Testo di lettura:

Il Carnevale, si sa, è la versione cattolica dei saturnalia romani e delle più antiche festività greche in onore di Dioniso. Si trattava di un momento in cui le leggi normali del pudore, delle gerarchie e dell’ordine sociale venivano completamente rovesciate, sbeffeggiate e messe a soqquadro. Questo era possibile proprio perché accadeva all’interno di un preciso periodo, ben delimitato e codificato: e, nonostante i millenni trascorsi e la secolarizzazione di questa festa, il Carnevale mantiene ancora in parte questo senso di liberatoria follia.
Ma a Lula, in Sardegna, ogni anno si celebra un Carnevale del tutto particolare, molto distante dalle colorate (e commerciali) mascherate cittadine. Si tratta di un rituale allegorico antichissimo, giunto inalterato fino ai giorni nostri grazie alla tenacia degli abitanti di questo paesino nel salvaguardare le proprie tradizioni. È un Carnevale che non rinnega i lati più oscuri ed apertamente pagani che stanno all’origine di questa festa, incentrato com’è sul sacrificio e sulla crudeltà.
Il protagonista del Carnevale lulese è chiamato su Battileddu (o Batiledhu), la “vittima”, che incarna forse proprio Dioniso stesso – dio della natura selvaggia, forza vitale primordiale e incontrollabile. L’uomo che lo interpreta è acconciato in maniera terribile: vestito di pelli di montone, ha il volto coperto di nera fuliggine e il muso sporco di sangue. Sulla sua testa, coperta da un fazzoletto nero da donna, è fissato un mostruoso copricapo cornuto, ulteriormente adornato da uno stomaco di capra.

Righe di origine:
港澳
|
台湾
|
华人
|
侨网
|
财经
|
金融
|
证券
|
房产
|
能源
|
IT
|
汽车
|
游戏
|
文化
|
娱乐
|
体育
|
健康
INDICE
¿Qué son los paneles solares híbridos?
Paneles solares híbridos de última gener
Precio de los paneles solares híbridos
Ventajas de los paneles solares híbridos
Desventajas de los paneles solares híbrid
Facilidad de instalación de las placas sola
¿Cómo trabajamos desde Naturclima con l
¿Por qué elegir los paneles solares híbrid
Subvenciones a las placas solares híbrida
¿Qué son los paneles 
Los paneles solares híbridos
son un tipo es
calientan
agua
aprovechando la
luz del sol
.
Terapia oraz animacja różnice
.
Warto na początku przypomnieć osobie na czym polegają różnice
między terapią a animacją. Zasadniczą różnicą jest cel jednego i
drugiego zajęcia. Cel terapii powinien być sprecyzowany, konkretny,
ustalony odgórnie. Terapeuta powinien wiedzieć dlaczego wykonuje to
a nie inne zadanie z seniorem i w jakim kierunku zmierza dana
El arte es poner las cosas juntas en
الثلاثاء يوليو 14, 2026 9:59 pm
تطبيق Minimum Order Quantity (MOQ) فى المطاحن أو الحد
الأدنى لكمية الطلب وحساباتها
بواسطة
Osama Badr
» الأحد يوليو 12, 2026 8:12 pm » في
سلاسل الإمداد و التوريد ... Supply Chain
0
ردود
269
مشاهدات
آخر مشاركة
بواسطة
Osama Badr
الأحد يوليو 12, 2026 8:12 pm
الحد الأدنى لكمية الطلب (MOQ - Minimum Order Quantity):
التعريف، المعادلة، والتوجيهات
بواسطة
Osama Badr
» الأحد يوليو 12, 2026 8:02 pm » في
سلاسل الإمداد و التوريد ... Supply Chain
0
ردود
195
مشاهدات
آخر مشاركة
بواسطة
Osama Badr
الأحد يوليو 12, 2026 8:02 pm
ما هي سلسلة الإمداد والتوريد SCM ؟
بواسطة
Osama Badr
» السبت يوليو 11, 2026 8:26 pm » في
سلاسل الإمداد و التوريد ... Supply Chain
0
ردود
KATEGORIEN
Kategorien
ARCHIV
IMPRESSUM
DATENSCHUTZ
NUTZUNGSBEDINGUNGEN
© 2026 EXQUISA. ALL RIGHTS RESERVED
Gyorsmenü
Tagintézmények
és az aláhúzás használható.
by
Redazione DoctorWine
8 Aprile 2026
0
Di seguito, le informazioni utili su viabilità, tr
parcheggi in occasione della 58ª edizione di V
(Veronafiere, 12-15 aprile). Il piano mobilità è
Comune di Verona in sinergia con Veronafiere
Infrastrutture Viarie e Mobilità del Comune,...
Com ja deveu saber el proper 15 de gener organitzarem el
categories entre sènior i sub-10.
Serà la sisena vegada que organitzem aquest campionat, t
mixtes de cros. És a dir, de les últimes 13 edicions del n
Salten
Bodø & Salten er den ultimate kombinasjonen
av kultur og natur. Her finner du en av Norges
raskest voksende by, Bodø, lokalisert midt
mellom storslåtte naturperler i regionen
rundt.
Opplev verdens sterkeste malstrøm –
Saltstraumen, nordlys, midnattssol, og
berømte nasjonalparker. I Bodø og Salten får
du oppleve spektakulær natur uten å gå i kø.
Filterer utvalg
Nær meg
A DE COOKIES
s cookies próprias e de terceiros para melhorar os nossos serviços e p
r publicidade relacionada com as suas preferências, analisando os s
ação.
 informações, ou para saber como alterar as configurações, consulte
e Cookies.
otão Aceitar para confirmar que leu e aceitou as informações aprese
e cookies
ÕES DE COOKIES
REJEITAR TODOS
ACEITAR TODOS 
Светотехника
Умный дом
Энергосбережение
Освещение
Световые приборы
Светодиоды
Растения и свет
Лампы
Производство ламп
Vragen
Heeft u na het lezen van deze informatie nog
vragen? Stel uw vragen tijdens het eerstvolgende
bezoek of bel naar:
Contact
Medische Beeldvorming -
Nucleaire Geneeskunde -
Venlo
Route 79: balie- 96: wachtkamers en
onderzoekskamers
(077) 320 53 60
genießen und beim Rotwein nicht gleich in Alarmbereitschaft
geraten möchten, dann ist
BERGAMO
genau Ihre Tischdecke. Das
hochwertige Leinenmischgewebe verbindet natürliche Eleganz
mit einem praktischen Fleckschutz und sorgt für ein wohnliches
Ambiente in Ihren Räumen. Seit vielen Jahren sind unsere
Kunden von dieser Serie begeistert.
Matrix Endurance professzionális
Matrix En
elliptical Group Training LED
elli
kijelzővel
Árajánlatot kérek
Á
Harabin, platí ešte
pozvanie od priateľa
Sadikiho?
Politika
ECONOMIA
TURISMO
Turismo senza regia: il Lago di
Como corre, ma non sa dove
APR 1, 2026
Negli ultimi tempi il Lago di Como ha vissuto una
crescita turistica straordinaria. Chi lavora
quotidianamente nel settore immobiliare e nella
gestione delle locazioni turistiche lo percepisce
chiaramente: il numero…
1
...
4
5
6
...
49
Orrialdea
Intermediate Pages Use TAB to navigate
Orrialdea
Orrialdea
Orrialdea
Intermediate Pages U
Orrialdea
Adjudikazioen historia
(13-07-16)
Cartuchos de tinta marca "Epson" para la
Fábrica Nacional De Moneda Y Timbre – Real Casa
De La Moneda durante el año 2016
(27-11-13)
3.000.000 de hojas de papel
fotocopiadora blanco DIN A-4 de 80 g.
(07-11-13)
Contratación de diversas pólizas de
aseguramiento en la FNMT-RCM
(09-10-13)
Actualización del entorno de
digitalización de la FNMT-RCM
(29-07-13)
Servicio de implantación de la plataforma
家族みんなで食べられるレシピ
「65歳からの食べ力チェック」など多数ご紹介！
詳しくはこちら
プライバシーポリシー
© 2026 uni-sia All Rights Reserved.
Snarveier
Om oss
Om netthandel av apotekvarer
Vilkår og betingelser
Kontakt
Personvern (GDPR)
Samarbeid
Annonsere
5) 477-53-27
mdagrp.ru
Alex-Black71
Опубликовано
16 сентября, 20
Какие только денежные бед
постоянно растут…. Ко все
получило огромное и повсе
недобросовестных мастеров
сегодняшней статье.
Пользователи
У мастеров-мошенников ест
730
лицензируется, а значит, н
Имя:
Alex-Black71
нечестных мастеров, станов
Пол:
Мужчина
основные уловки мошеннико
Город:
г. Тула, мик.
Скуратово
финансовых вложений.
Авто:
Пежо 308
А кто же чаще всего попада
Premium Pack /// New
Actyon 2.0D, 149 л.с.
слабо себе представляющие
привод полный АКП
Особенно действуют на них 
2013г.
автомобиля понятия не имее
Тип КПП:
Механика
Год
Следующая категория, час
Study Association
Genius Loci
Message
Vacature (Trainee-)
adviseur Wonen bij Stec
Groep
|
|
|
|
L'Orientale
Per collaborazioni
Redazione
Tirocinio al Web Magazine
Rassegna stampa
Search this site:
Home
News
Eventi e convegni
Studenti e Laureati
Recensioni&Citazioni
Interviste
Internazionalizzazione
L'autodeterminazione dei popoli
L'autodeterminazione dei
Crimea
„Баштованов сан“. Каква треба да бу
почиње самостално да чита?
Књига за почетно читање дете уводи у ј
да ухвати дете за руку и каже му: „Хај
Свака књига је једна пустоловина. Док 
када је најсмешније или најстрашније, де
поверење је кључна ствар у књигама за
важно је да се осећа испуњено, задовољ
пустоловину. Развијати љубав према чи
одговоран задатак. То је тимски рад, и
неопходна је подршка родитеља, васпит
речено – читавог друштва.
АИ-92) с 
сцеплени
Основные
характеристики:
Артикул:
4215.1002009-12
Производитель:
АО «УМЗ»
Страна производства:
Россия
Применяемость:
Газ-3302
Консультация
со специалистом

Attività 1: Nel testo sul Carnevale di Lula, con quale nome viene chiamato il protagonista della festa?
Attività 2: Prosegui il testo sul Carnevale di Lula dopo la sua ultima frase.

Risposta 1: Su Battileddu (o Batiledhu), la “vittima”.

Risposta 2:
Le pelli, le corna e il viso imbrattato di cenere e sangue sarebbero già abbastanza spaventosi: come non bastasse, su Battileddu porta al collo dei rumorosi campanacci (marrazzos) mentre sotto di essi, sulla pancia, penzola un grosso stomaco di bue che è stato riempito di sangue ed acqua.
Per quanto possa incutere timore, su Battileddu è una vittima sacrificale, e la rappresentazione “teatrale” che segue lo mostra molto chiaramente. Il dio folle della natura è stato catturato, e viene trascinato per le strade del villaggio. Il rovesciamento carnascialesco è evidente nei cosiddetti Battileddos Gattias, uomini travestiti da vedove che però indossano dei gambali da maschio: si aggirano intonando lamenti funebri per la vittima, porgendo bambole di pezza alle donne tra la folla affinché le allattino. Ad un certo punto della sfilata, le finte vedove si siedono in cerchio e cominciano a passarsi un pizzicotto l’una con l’altra (spesso dopo aver costretto qualcuno fra il pubblico ad unirsi a loro); la prima a cui sfuggirà una risata sarà costretta a pagare pegno, che normalmente consiste nel versare da bere.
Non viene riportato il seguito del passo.